The task: From the entries that follow, copy every line with the word "shields".

Saved entries:
───
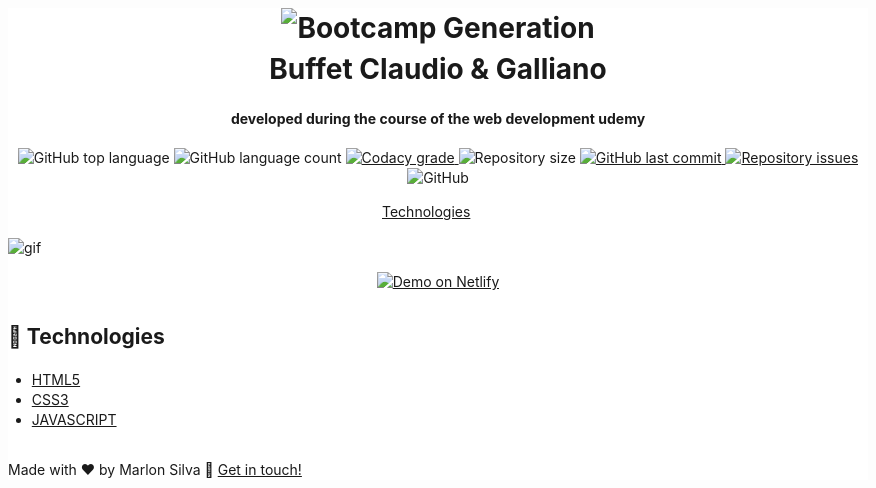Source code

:<h1 align="center">
    <img width="600px" height="300px" alt="Bootcamp Generation" src="https://i.imgur.com/raqeNrc.png" />
    <br>
    Buffet Claudio & Galliano
</h1>

<h4 align="center">
  
developed during the course of the web development udemy
</h4>
<p align="center">
  <img alt="GitHub top language" src="https://img.shields.io/github/languages/top/marlonsilva21/Projeto-Buffet.svg">

  <img alt="GitHub language count" src="https://img.shields.io/github/languages/count/marlonsilva21/Projeto-Buffet.svg">

  <a href="https://www.codacy.com/app/marlonsilva21/turma27java?utm_source=github.com&amp;utm_medium=referral&amp;utm_content=marlonsilva21/Projeto-Buffet&amp;utm_campaign=Badge_Grade">
    <img alt="Codacy grade" src="https://api.codacy.com/project/badge/Grade/691b85e51bf240b997ae6ff82ea41590">
  </a>

  <img alt="Repository size" src="https://img.shields.io/github/repo-size/marlonsilva21/Projeto-Buffet.svg">
  <a href="https://github.com/marlonsilva21/Projeto-Buffet/commits/master">
    <img alt="GitHub last commit" src="https://img.shields.io/github/last-commit/marlonsilva21/Projeto-Buffet.svg">
  </a>

  <a href="https://github.com/marlonsilva21/Projeto-Buffet/issues">
    <img alt="Repository issues" src="https://img.shields.io/github/issues/marlonsilva21/Projeto-Buffet.svg">
  </a>

  <img alt="GitHub" src="https://img.shields.io/github/license/marlonsilva21/Projeto-Buffet.svg">
</p>

<p align="center">
  <a href="#rocket-technologies">Technologies</a>&nbsp;&nbsp;&nbsp;&nbsp;&nbsp;&nbsp;
</p>

<img align="center" alt="gif" width="100%" height="100%" src="imagens/gif-readme.gif">

<p align="center">
  <a href="https://gamematamosquito.netlify.app/" target="_blank">
    <img alt="Demo on Netlify" src="https://res.cloudinary.com/lukemorales/image/upload/v1599785319/readme_logos/demo_on_netlify_umjmch.png">
  </a>
</p>

## :rocket: Technologies

- [HTML5](https://developer.mozilla.org/pt-BR/docs/Web/HTML)
- [CSS3](https://developer.mozilla.org/pt-BR/docs/Web/CSS)
- [JAVASCRIPT](https://developer.mozilla.org/pt-BR/docs/Web/JavaScript)

##



Made with ♥ by Marlon Silva :wave: [Get in touch!](https://www.linkedin.com/in/marlon-silva-43075a184/)
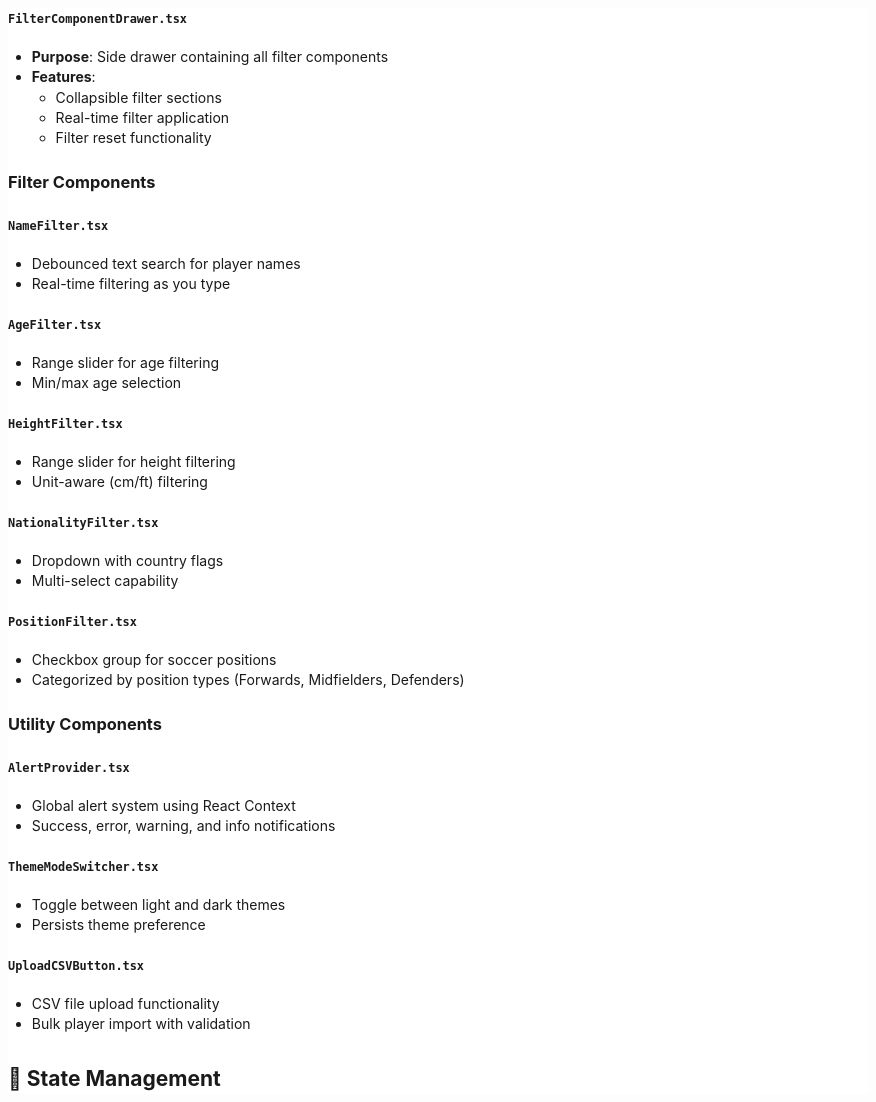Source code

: #### `FilterComponentDrawer.tsx`

- **Purpose**: Side drawer containing all filter components
- **Features**:
  - Collapsible filter sections
  - Real-time filter application
  - Filter reset functionality

### Filter Components

#### `NameFilter.tsx`

- Debounced text search for player names
- Real-time filtering as you type

#### `AgeFilter.tsx`

- Range slider for age filtering
- Min/max age selection

#### `HeightFilter.tsx`

- Range slider for height filtering
- Unit-aware (cm/ft) filtering

#### `NationalityFilter.tsx`

- Dropdown with country flags
- Multi-select capability

#### `PositionFilter.tsx`

- Checkbox group for soccer positions
- Categorized by position types (Forwards, Midfielders, Defenders)

### Utility Components

#### `AlertProvider.tsx`

- Global alert system using React Context
- Success, error, warning, and info notifications

#### `ThemeModeSwitcher.tsx`

- Toggle between light and dark themes
- Persists theme preference

#### `UploadCSVButton.tsx`

- CSV file upload functionality
- Bulk player import with validation

## 🔧 State Management
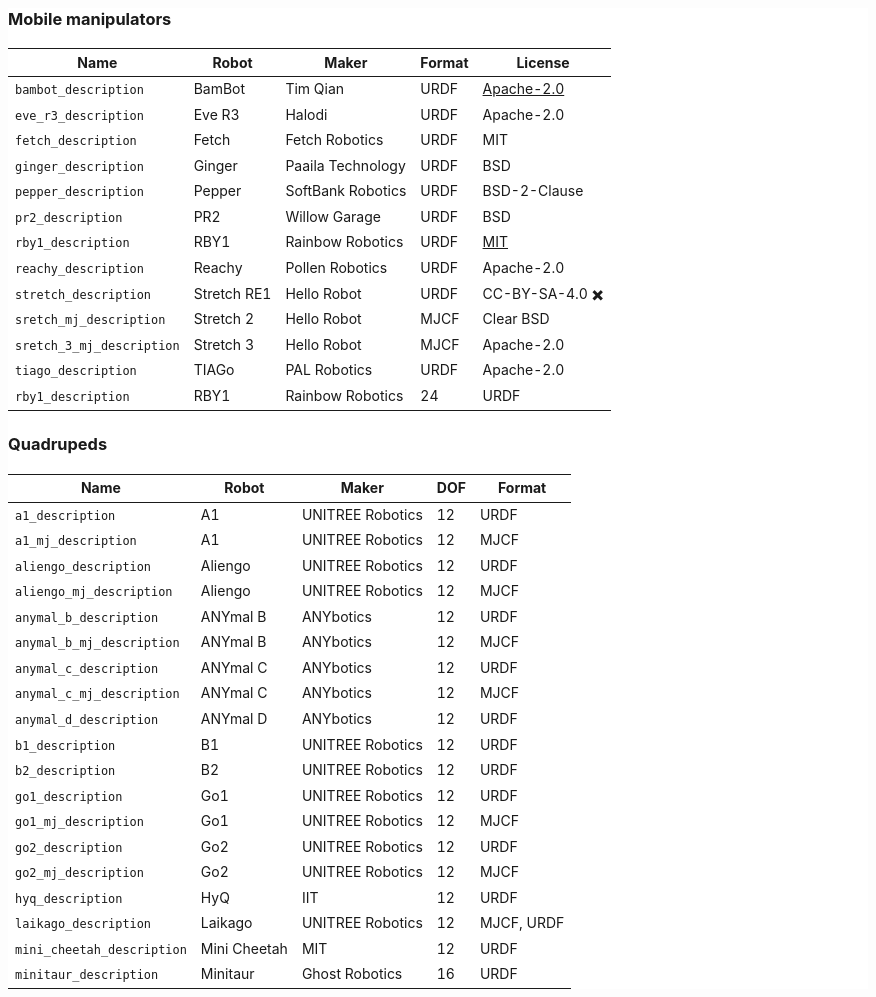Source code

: ### Mobile manipulators

| Name                          | Robot                 | Maker                    | Format     | License |
|-------------------------------|-----------------------|--------------------------|------------|---------|
| `bambot_description`          | BamBot                | Tim Qian                 | URDF       | [Apache-2.0](https://github.com/timqian/bambot/blob/04d902653794f9f72eeabb09ec90a9af8e397c5b/LICENSE) |
| `eve_r3_description`          | Eve R3                | Halodi                   | URDF       | Apache-2.0 |
| `fetch_description`           | Fetch                 | Fetch Robotics           | URDF       | MIT |
| `ginger_description`          | Ginger                | Paaila Technology        | URDF       | BSD |
| `pepper_description`          | Pepper                | SoftBank Robotics        | URDF       | BSD-2-Clause |
| `pr2_description`             | PR2                   | Willow Garage            | URDF       | BSD |
| `rby1_description`            | RBY1                  | Rainbow Robotics         | URDF       | [MIT](https://github.com/uynitsuj/rby1_description/blob/e4c07203aa0a0d1b6b3b39da105cb00a77e2bc72/LICENSE) |
| `reachy_description`          | Reachy                | Pollen Robotics          | URDF       | Apache-2.0 |
| `stretch_description`         | Stretch RE1           | Hello Robot              | URDF       | CC-BY-SA-4.0 ✖️  |
| `sretch_mj_description`       | Stretch 2             | Hello Robot              | MJCF       | Clear BSD |
| `sretch_3_mj_description`     | Stretch 3             | Hello Robot              | MJCF       | Apache-2.0 |
| `tiago_description`           | TIAGo                 | PAL Robotics             | URDF       | Apache-2.0 |
| `rby1_description`            | RBY1                  | Rainbow Robotics         | 24  | URDF       |


### Quadrupeds

| Name                          | Robot                 | Maker                    | DOF | Format     |
|-------------------------------|-----------------------|--------------------------|-----|------------|
| `a1_description`              | A1                    | UNITREE Robotics         | 12  | URDF       |
| `a1_mj_description`           | A1                    | UNITREE Robotics         | 12  | MJCF       |
| `aliengo_description`         | Aliengo               | UNITREE Robotics         | 12  | URDF       |
| `aliengo_mj_description`      | Aliengo               | UNITREE Robotics         | 12  | MJCF       |
| `anymal_b_description`        | ANYmal B              | ANYbotics                | 12  | URDF       |
| `anymal_b_mj_description`     | ANYmal B              | ANYbotics                | 12  | MJCF       |
| `anymal_c_description`        | ANYmal C              | ANYbotics                | 12  | URDF       |
| `anymal_c_mj_description`     | ANYmal C              | ANYbotics                | 12  | MJCF       |
| `anymal_d_description`        | ANYmal D              | ANYbotics                | 12  | URDF       |
| `b1_description`              | B1                    | UNITREE Robotics         | 12  | URDF       |
| `b2_description`              | B2                    | UNITREE Robotics         | 12  | URDF       |
| `go1_description`             | Go1                   | UNITREE Robotics         | 12  | URDF       |
| `go1_mj_description`          | Go1                   | UNITREE Robotics         | 12  | MJCF       |
| `go2_description`             | Go2                   | UNITREE Robotics         | 12  | URDF       |
| `go2_mj_description`          | Go2                   | UNITREE Robotics         | 12  | MJCF       |
| `hyq_description`             | HyQ                   | IIT                      | 12  | URDF       |
| `laikago_description`         | Laikago               | UNITREE Robotics         | 12  | MJCF, URDF |
| `mini_cheetah_description`    | Mini Cheetah          | MIT                      | 12  | URDF       |
| `minitaur_description`        | Minitaur              | Ghost Robotics           | 16  | URDF       |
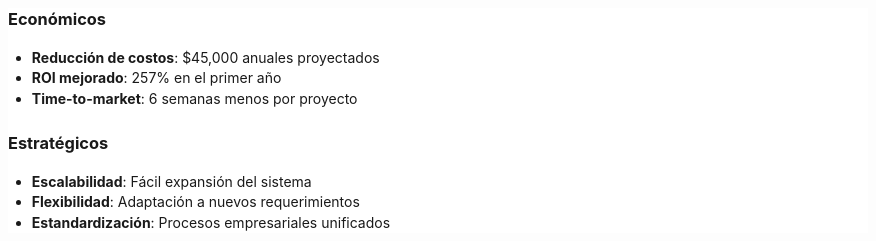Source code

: ### Económicos
- **Reducción de costos**: $45,000 anuales proyectados
- **ROI mejorado**: 257% en el primer año
- **Time-to-market**: 6 semanas menos por proyecto

### Estratégicos
- **Escalabilidad**: Fácil expansión del sistema
- **Flexibilidad**: Adaptación a nuevos requerimientos
- **Estandardización**: Procesos empresariales unificados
───
Solution to this task:
  <img alt="GitHub top language" src="https://img.shields.io/github/languages/top/marlonsilva21/Projeto-Buffet.svg">
  <img alt="GitHub language count" src="https://img.shields.io/github/languages/count/marlonsilva21/Projeto-Buffet.svg">
  <img alt="Repository size" src="https://img.shields.io/github/repo-size/marlonsilva21/Projeto-Buffet.svg">
    <img alt="GitHub last commit" src="https://img.shields.io/github/last-commit/marlonsilva21/Projeto-Buffet.svg">
    <img alt="Repository issues" src="https://img.shields.io/github/issues/marlonsilva21/Projeto-Buffet.svg">
  <img alt="GitHub" src="https://img.shields.io/github/license/marlonsilva21/Projeto-Buffet.svg">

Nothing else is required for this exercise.